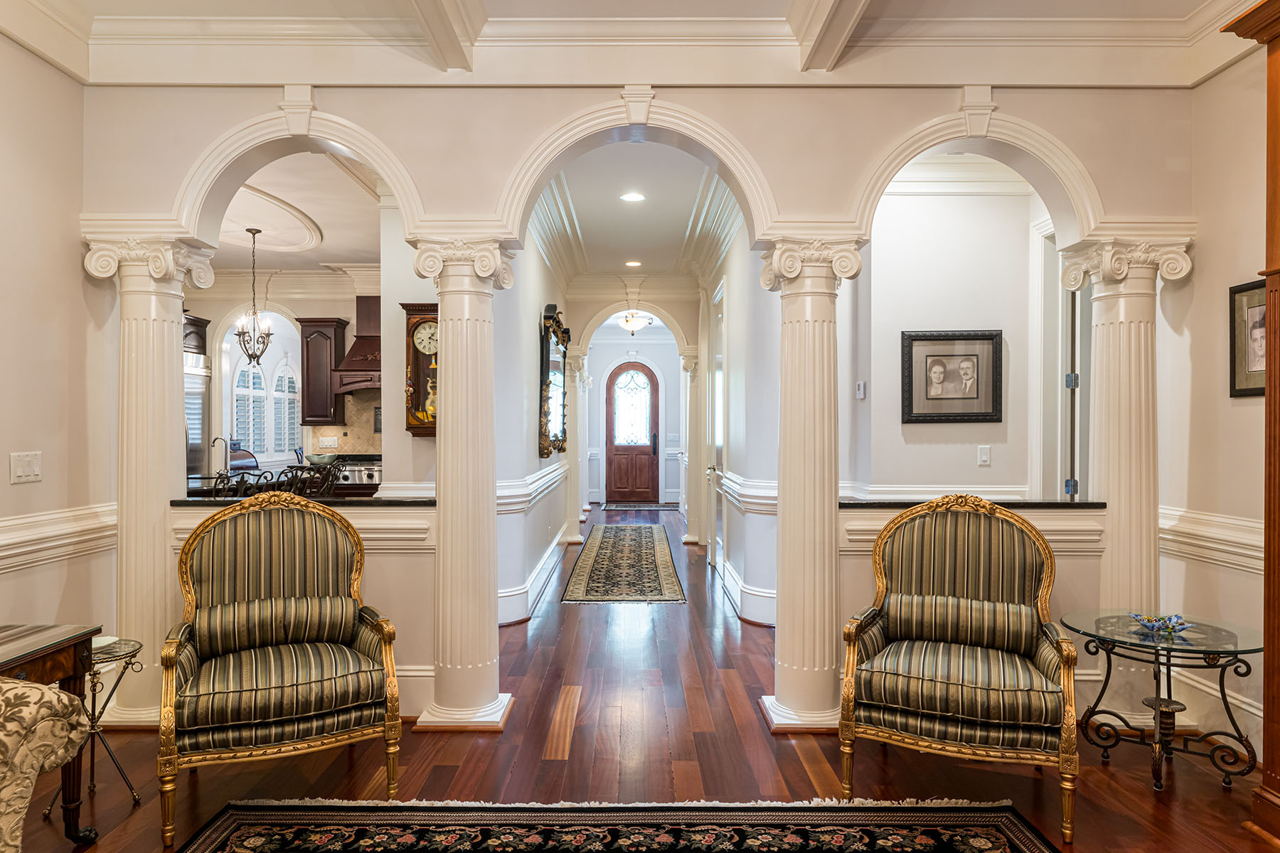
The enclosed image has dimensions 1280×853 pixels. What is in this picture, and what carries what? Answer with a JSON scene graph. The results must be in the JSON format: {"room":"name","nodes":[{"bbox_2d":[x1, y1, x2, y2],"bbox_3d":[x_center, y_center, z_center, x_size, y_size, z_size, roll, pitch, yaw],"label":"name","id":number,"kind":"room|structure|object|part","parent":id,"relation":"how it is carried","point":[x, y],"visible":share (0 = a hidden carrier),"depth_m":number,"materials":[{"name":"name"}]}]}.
{"room":"hallway","nodes":[
{"label":"hallway","id":0,"kind":"room"},
{"bbox_2d":[0,27,110,680],"bbox_3d":[-2.498,-0.244,1.205,0.154,3.261,4.668,0,0,0],"label":"left wall","id":1,"kind":"structure","parent":0,"point":[6,486],"depth_m":3.10,"materials":[{"name":"beige paint"}]},
{"bbox_2d":[9,451,41,483],"bbox_3d":[-2.431,0.162,2.959,0.017,0.117,0.141,0,0,0],"label":"light switch","id":2,"kind":"object","parent":1,"relation":"attached to","point":[25,468],"visible":0.98,"depth_m":2.95,"materials":[{"name":"white plastic"}]},
{"bbox_2d":[0,502,118,572],"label":"chair rail","id":3,"kind":"object","parent":1,"relation":"attached to","point":[23,520],"visible":0.6,"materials":[{"name":"white paint"}]},
{"bbox_2d":[208,436,231,475],"bbox_3d":[-3.565,0.266,6.344,0.207,0.354,0.108,0,0,0],"label":"faucet","id":4,"kind":"object","parent":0,"point":[214,441],"visible":0.85,"depth_m":6.33,"materials":[{"name":"silver metal"}]},
{"bbox_2d":[191,263,390,484],"bbox_3d":[-4.214,-0.186,8.539,3.996,3.082,0.166,0,0,0],"label":"kitchen back wall","id":5,"kind":"structure","parent":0,"point":[329,309],"depth_m":8.51,"materials":[{"name":"paint"}]},
{"bbox_2d":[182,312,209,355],"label":"upper cabinet","id":6,"kind":"object","parent":5,"relation":"attached to","point":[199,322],"visible":0.22,"depth_m":7.86,"materials":[{"name":"brown wood"}]},
{"bbox_2d":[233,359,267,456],"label":"arched window","id":7,"kind":"structure","parent":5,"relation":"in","point":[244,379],"depth_m":9.39,"materials":[{"name":"white glass"}]},
{"bbox_2d":[270,359,300,456],"bbox_3d":[-4.731,-0.250,10.010,0.074,1.338,0.675,0,0,0],"label":"arched window","id":8,"kind":"structure","parent":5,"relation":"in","point":[279,379],"depth_m":9.96,"materials":[{"name":"white glass"}]},
{"bbox_2d":[296,317,348,424],"bbox_3d":[-3.514,-0.598,8.303,0.429,1.137,0.373,0,0,0],"label":"upper cabinet","id":9,"kind":"object","parent":5,"relation":"attached to","point":[324,334],"visible":0.97,"depth_m":8.16,"materials":[{"name":"brown wood"}]},
{"bbox_2d":[306,392,382,456],"bbox_3d":[-3.057,-0.021,8.619,1.485,0.821,0.015,0,0,0],"label":"backsplash","id":10,"kind":"structure","parent":5,"relation":"attached to","point":[356,451],"depth_m":8.62,"materials":[{"name":"beige stone"}]},
{"bbox_2d":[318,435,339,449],"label":"light switch","id":11,"kind":"object","parent":10,"relation":"attached to","point":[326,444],"visible":0.99,"depth_m":8.25,"materials":[{"name":"white plastic"}]},
{"bbox_2d":[331,294,380,394],"bbox_3d":[-2.800,-0.918,8.075,0.858,1.073,0.540,0,0,0],"label":"range hood","id":12,"kind":"object","parent":5,"relation":"attached to","point":[362,364],"visible":0.56,"depth_m":7.92,"materials":[{"name":"brown wood"}]},
{"bbox_2d":[210,150,388,269],"bbox_3d":[-3.575,-1.794,6.178,4.091,0.143,4.795,0,0,0],"label":"kitchen ceiling","id":13,"kind":"structure","parent":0,"point":[341,252],"depth_m":6.32,"materials":[{"name":"white paint"}]},
{"bbox_2d":[233,226,275,366],"bbox_3d":[-3.430,-1.132,6.633,0.361,1.223,0.359,0,0,-13],"label":"chandelier","id":14,"kind":"object","parent":13,"relation":"hanging from","point":[269,334],"visible":1,"depth_m":6.61,"materials":[{"name":"metal"}]},
{"bbox_2d":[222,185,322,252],"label":"ceiling medallion","id":15,"kind":"object","parent":13,"relation":"attached to","point":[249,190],"visible":0.75,"depth_m":6.26,"materials":[{"name":"white paint"}]},
{"bbox_2d":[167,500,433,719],"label":"left half wall","id":16,"kind":"structure","parent":0,"point":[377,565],"depth_m":3.47,"materials":[{"name":"beige paint"}]},
{"bbox_2d":[170,492,433,506],"bbox_3d":[-1.518,0.356,3.611,1.382,0.035,0.525,0,0,0],"label":"countertop","id":17,"kind":"structure","parent":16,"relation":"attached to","point":[384,500],"depth_m":3.47,"materials":[{"name":"black stone"}]},
{"bbox_2d":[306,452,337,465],"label":"bowl","id":18,"kind":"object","parent":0,"point":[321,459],"visible":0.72,"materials":[{"name":"green ceramic"}]},
{"bbox_2d":[401,299,437,436],"bbox_3d":[-1.301,-0.366,4.725,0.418,0.866,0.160,0,0,0],"label":"wall clock","id":19,"kind":"object","parent":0,"point":[419,397],"visible":0.57,"depth_m":4.67,"materials":[{"name":"brown wood"}]},
{"bbox_2d":[495,221,572,623],"bbox_3d":[-0.917,-0.199,7.042,0.173,3.130,4.991,0,0,0],"label":"hallway left wall","id":20,"kind":"structure","parent":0,"point":[522,431],"depth_m":5.69,"materials":[{"name":"white paint"}]},
{"bbox_2d":[497,461,566,513],"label":"chair rail","id":21,"kind":"object","parent":20,"relation":"attached to","point":[519,493],"visible":0.49,"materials":[{"name":"white paint"}]},
{"bbox_2d":[499,530,568,626],"bbox_3d":[-0.864,1.268,6.677,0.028,0.194,4.718,0,0,0],"label":"baseboard","id":22,"kind":"structure","parent":20,"relation":"attached to","point":[542,573],"depth_m":5.98,"materials":[{"name":"white paint"}]},
{"bbox_2d":[538,305,569,455],"bbox_3d":[-0.821,-0.425,7.314,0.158,1.402,1.281,0,0,0],"label":"wall mirror","id":23,"kind":"object","parent":20,"relation":"attached to","point":[552,364],"visible":0.94,"depth_m":7.08,"materials":[{"name":"mirror"}]},
{"bbox_2d":[526,138,739,279],"bbox_3d":[0.002,-1.773,6.674,1.722,0.123,5.602,0,0,0],"label":"hallway ceiling","id":24,"kind":"structure","parent":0,"point":[662,267],"depth_m":5.96,"materials":[{"name":"white paint"}]},
{"bbox_2d":[619,190,646,202],"bbox_3d":[-0.052,-1.706,5.551,0.210,0.016,0.211,0,0,0],"label":"recessed light","id":25,"kind":"object","parent":24,"relation":"in","point":[634,198],"visible":0.98,"depth_m":5.54,"materials":[{"name":"white"}]},
{"bbox_2d":[624,259,642,267],"bbox_3d":[-0.069,-1.751,8.024,0.204,0.016,0.208,0,0,0],"label":"recessed light","id":26,"kind":"object","parent":24,"relation":"in","point":[632,264],"visible":0.99,"depth_m":8.00,"materials":[{"name":"white"}]},
{"bbox_2d":[615,310,654,333],"bbox_3d":[-0.070,-1.507,10.293,0.474,0.432,0.466,0,0,0],"label":"ceiling light","id":27,"kind":"object","parent":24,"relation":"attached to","point":[640,322],"visible":0.96,"depth_m":10.21,"materials":[{"name":"white glass"}]},
{"bbox_2d":[583,322,683,505],"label":"hallway end wall","id":28,"kind":"structure","parent":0,"point":[624,344],"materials":[{"name":"white paint"}]},
{"bbox_2d":[604,361,660,504],"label":"front door","id":29,"kind":"structure","parent":28,"relation":"in","point":[617,374],"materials":[{"name":"brown wood"}]},
{"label":"window","id":30,"kind":"part","parent":29,"relation":"part of","materials":[{"name":"white glass"}]},
{"bbox_2d":[0,0,1271,87],"bbox_3d":[0.034,-1.672,1.864,5.182,0.241,4.317,0,0,0],"label":"ceiling","id":31,"kind":"structure","parent":0,"point":[1198,1],"depth_m":3.18,"materials":[{"name":"white paint"}]},
{"bbox_2d":[406,0,484,71],"bbox_3d":[-0.781,-1.689,1.581,0.192,0.252,3.849,0,0,0],"label":"ceiling beam","id":32,"kind":"structure","parent":31,"relation":"attached to","point":[434,38],"depth_m":3.03,"materials":[{"name":"white paint"}]},
{"bbox_2d":[789,0,877,71],"bbox_3d":[0.772,-1.690,1.581,0.190,0.258,3.807,0,0,0],"label":"ceiling beam","id":33,"kind":"structure","parent":31,"relation":"attached to","point":[802,38],"depth_m":3.03,"materials":[{"name":"white paint"}]},
{"bbox_2d":[2,507,1279,852],"bbox_3d":[-0.550,1.427,5.310,7.959,0.101,13.701,0,0,0],"label":"floor","id":34,"kind":"structure","parent":0,"point":[790,752],"depth_m":3.05,"materials":[{"name":"brown wood"}]},
{"bbox_2d":[0,676,91,852],"bbox_3d":[-1.794,0.847,1.211,1.031,1.021,1.533,0,0,0],"label":"armchair","id":35,"kind":"object","parent":34,"relation":"on","point":[48,722],"visible":0.99,"depth_m":1.74,"materials":[{"name":"fabric"}]},
{"bbox_2d":[0,623,98,845],"bbox_3d":[-2.038,1.021,2.013,0.546,0.692,0.999,0,0,0],"label":"side table","id":36,"kind":"object","parent":34,"relation":"on","point":[56,648],"visible":0.75,"depth_m":2.37,"materials":[{"name":"brown wood"}]},
{"bbox_2d":[44,635,144,810],"bbox_3d":[-2.014,1.099,2.767,0.305,0.553,0.306,0,0,0],"label":"side table","id":37,"kind":"object","parent":34,"relation":"on","point":[109,650],"visible":0.57,"depth_m":2.76,"materials":[{"name":"metal"}]},
{"bbox_2d":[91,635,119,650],"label":"dish","id":38,"kind":"object","parent":37,"relation":"on","point":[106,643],"visible":0.53,"depth_m":2.73,"materials":[{"name":"white"}]},
{"bbox_2d":[81,230,212,730],"bbox_3d":[-2.316,0.259,3.532,0.475,2.257,0.477,0,0,0],"label":"left column","id":39,"kind":"structure","parent":34,"relation":"on","point":[156,488],"depth_m":3.43,"materials":[{"name":"white paint"}]},
{"bbox_2d":[184,353,211,478],"bbox_3d":[-4.878,0.290,7.655,0.761,2.017,0.795,0,0,0],"label":"refrigerator","id":40,"kind":"object","parent":34,"relation":"on","point":[199,409],"visible":0.18,"depth_m":7.75,"materials":[{"name":"silver metal"}]},
{"bbox_2d":[208,462,344,499],"bbox_3d":[-2.811,0.790,5.687,0.708,0.972,1.084,0,0,0],"label":"bar stool","id":41,"kind":"object","parent":34,"relation":"on","point":[304,483],"visible":0.32,"depth_m":5.60,"materials":[{"name":"metal"}]},
{"bbox_2d":[157,490,403,845],"bbox_3d":[-1.353,0.818,2.840,0.787,1.090,0.794,0,0,-27],"label":"armchair","id":42,"kind":"object","parent":34,"relation":"on","point":[176,653],"visible":0.99,"depth_m":2.76,"materials":[{"name":"fabric"}]},
{"bbox_2d":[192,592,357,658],"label":"bolster pillow","id":43,"kind":"object","parent":42,"relation":"on","point":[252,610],"visible":0.97,"depth_m":2.87,"materials":[{"name":"fabric"}]},
{"bbox_2d":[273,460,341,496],"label":"bar stool","id":44,"kind":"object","parent":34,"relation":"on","point":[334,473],"visible":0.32,"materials":[{"name":"black metal"}]},
{"bbox_2d":[329,455,381,490],"bbox_3d":[-2.794,0.721,7.722,0.709,0.736,0.619,0,0,0],"label":"stove","id":45,"kind":"object","parent":34,"relation":"on","point":[364,473],"visible":0.26,"depth_m":7.49,"materials":[{"name":"silver metal"}]},
{"bbox_2d":[411,235,516,733],"bbox_3d":[-0.815,0.275,3.508,0.467,2.225,0.481,0,0,0],"label":"column","id":46,"kind":"structure","parent":34,"relation":"on","point":[494,705],"depth_m":3.40,"materials":[{"name":"white paint"}]},
{"bbox_2d":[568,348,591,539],"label":"column","id":47,"kind":"structure","parent":34,"relation":"on","point":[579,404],"depth_m":9.36,"materials":[{"name":"white paint"}]},
{"bbox_2d":[173,798,1066,852],"bbox_3d":[-0.083,1.351,1.598,2.796,0.012,2.330,0,0,0],"label":"area rug","id":48,"kind":"object","parent":34,"relation":"on","point":[1030,839],"visible":0.99,"depth_m":2.51,"materials":[{"name":"carpet"}]},
{"bbox_2d":[560,524,685,602],"bbox_3d":[-0.152,1.349,7.800,0.980,0.012,3.711,0,0,0],"label":"runner rug","id":49,"kind":"object","parent":34,"relation":"on","point":[609,543],"visible":0.99,"depth_m":7.10,"materials":[{"name":"carpet"}]},
{"bbox_2d":[600,502,676,512],"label":"doormat","id":50,"kind":"object","parent":34,"relation":"on","point":[619,505],"visible":0.99,"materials":[{"name":"carpet"}]},
{"bbox_2d":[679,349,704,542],"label":"column","id":51,"kind":"structure","parent":34,"relation":"on","point":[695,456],"depth_m":8.71,"materials":[{"name":"white paint"}]},
{"bbox_2d":[757,235,865,735],"bbox_3d":[0.783,0.289,3.463,0.451,2.202,0.465,0,0,0],"label":"column","id":52,"kind":"structure","parent":34,"relation":"on","point":[808,314],"depth_m":3.36,"materials":[{"name":"white paint"}]},
{"bbox_2d":[839,491,1083,844],"bbox_3d":[1.217,0.824,2.877,0.793,1.091,0.796,0,0,23],"label":"armchair","id":53,"kind":"object","parent":34,"relation":"on","point":[960,700],"visible":0.99,"depth_m":2.81,"materials":[{"name":"fabric"}]},
{"bbox_2d":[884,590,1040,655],"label":"bolster pillow","id":54,"kind":"object","parent":53,"relation":"on","point":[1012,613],"visible":0.97,"depth_m":2.94,"materials":[{"name":"fabric"}]},
{"bbox_2d":[1060,236,1194,719],"bbox_3d":[2.337,0.259,3.611,0.465,2.269,0.464,0,0,0],"label":"column","id":55,"kind":"structure","parent":34,"relation":"on","point":[1096,294],"depth_m":3.52,"materials":[{"name":"white paint"}]},
{"bbox_2d":[1050,610,1268,795],"bbox_3d":[2.071,1.097,2.983,0.753,0.553,0.753,0,0,0],"label":"glass side table","id":56,"kind":"object","parent":34,"relation":"on","point":[1185,643],"visible":0.89,"depth_m":2.92,"materials":[{"name":"glass"}]},
{"bbox_2d":[1128,612,1191,634],"bbox_3d":[2.062,0.779,2.959,0.208,0.055,0.205,0,0,0],"label":"decorative bowl","id":57,"kind":"object","parent":56,"relation":"on","point":[1155,628],"visible":0.99,"depth_m":2.94,"materials":[{"name":"blue glass"}]},
{"bbox_2d":[1223,0,1279,852],"bbox_3d":[2.281,-0.016,2.114,0.573,2.801,1.255,0,0,0],"label":"wooden cabinet","id":58,"kind":"object","parent":34,"relation":"on","point":[1278,80],"visible":0.99,"depth_m":2.50,"materials":[{"name":"brown wood"}]},
{"bbox_2d":[84,78,1209,732],"bbox_3d":[0.083,-0.237,3.386,4.921,3.298,0.246,0,0,0],"label":"arched wall","id":59,"kind":"structure","parent":0,"point":[695,105],"depth_m":3.34,"materials":[{"name":"beige paint"}]},
{"bbox_2d":[838,499,1105,509],"bbox_3d":[1.569,0.372,3.631,1.330,0.034,0.221,0,0,0],"label":"ledge","id":60,"kind":"object","parent":59,"relation":"attached to","point":[1086,503],"visible":0.65,"depth_m":3.54,"materials":[{"name":"black stone"}]},
{"bbox_2d":[696,219,778,627],"bbox_3d":[0.825,-0.183,7.107,0.184,3.125,4.824,0,0,0],"label":"hallway right wall","id":61,"kind":"structure","parent":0,"point":[732,347],"depth_m":5.65,"materials":[{"name":"white paint"}]},
{"bbox_2d":[706,283,726,566],"bbox_3d":[0.727,0.072,7.076,0.109,2.597,0.974,0,0,0],"label":"hallway door","id":62,"kind":"structure","parent":61,"relation":"in","point":[712,558],"depth_m":7.11,"materials":[{"name":"white paint"}]},
{"bbox_2d":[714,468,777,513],"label":"chair rail","id":63,"kind":"object","parent":61,"relation":"attached to","point":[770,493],"visible":0.51,"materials":[{"name":"white paint"}]},
{"bbox_2d":[716,555,777,626],"bbox_3d":[0.795,1.266,5.770,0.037,0.208,2.668,0,0,0],"label":"baseboard","id":64,"kind":"structure","parent":61,"relation":"attached to","point":[749,618],"depth_m":5.39,"materials":[{"name":"white paint"}]},
{"bbox_2d":[852,166,1065,500],"bbox_3d":[2.023,-0.183,4.766,1.469,3.157,0.151,0,0,0],"label":"wall","id":65,"kind":"structure","parent":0,"point":[993,468],"depth_m":4.74,"materials":[{"name":"white paint"}]},
{"bbox_2d":[855,381,866,399],"bbox_3d":[1.373,-0.223,4.633,0.035,0.112,0.073,0,0,0],"label":"thermostat","id":66,"kind":"object","parent":65,"relation":"attached to","point":[860,392],"visible":0.98,"depth_m":4.62,"materials":[{"name":"white"}]},
{"bbox_2d":[900,329,1003,423],"bbox_3d":[1.909,-0.306,4.554,0.586,0.561,0.034,0,0,0],"label":"framed portrait","id":67,"kind":"object","parent":65,"relation":"attached to","point":[920,417],"visible":0.99,"depth_m":4.55,"materials":[{"name":"black wood"}]},
{"bbox_2d":[976,445,991,466],"bbox_3d":[2.072,0.174,4.492,0.070,0.117,0.014,0,0,0],"label":"light switch","id":68,"kind":"object","parent":65,"relation":"attached to","point":[983,459],"visible":0.97,"depth_m":4.49,"materials":[{"name":"white plastic"}]},
{"bbox_2d":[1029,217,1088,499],"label":"door frame","id":69,"kind":"structure","parent":65,"relation":"in","point":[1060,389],"depth_m":4.55,"materials":[{"name":"white paint"}]},
{"bbox_2d":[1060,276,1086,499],"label":"door","id":70,"kind":"structure","parent":65,"relation":"in","point":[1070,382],"depth_m":4.46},
{"bbox_2d":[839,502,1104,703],"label":"right half wall","id":71,"kind":"structure","parent":0,"point":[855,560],"depth_m":3.54,"materials":[{"name":"paint"}]},
{"bbox_2d":[1171,44,1272,769],"bbox_3d":[2.580,-0.257,1.254,0.162,3.277,4.765,0,0,0],"label":"right wall","id":72,"kind":"structure","parent":0,"point":[1218,317],"depth_m":3.27,"materials":[{"name":"beige paint"}]},
{"bbox_2d":[1157,505,1266,574],"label":"chair rail","id":73,"kind":"object","parent":72,"relation":"attached to","point":[1195,530],"visible":0.48,"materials":[{"name":"white paint"}]},
{"bbox_2d":[1228,277,1267,397],"bbox_3d":[2.522,-0.356,3.018,0.030,0.462,0.337,0,0,0],"label":"framed portrait","id":74,"kind":"object","parent":72,"relation":"attached to","point":[1259,317],"visible":0.81,"depth_m":3.09,"materials":[{"name":"black wood"}]}
]}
------------
### WORK TASK:
Copy out, from the data above, each line where the string "stool" is present.

### RESPONSE TO THIS TASK:
{"bbox_2d":[208,462,344,499],"bbox_3d":[-2.811,0.790,5.687,0.708,0.972,1.084,0,0,0],"label":"bar stool","id":41,"kind":"object","parent":34,"relation":"on","point":[304,483],"visible":0.32,"depth_m":5.60,"materials":[{"name":"metal"}]},
{"bbox_2d":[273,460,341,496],"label":"bar stool","id":44,"kind":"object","parent":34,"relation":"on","point":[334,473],"visible":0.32,"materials":[{"name":"black metal"}]},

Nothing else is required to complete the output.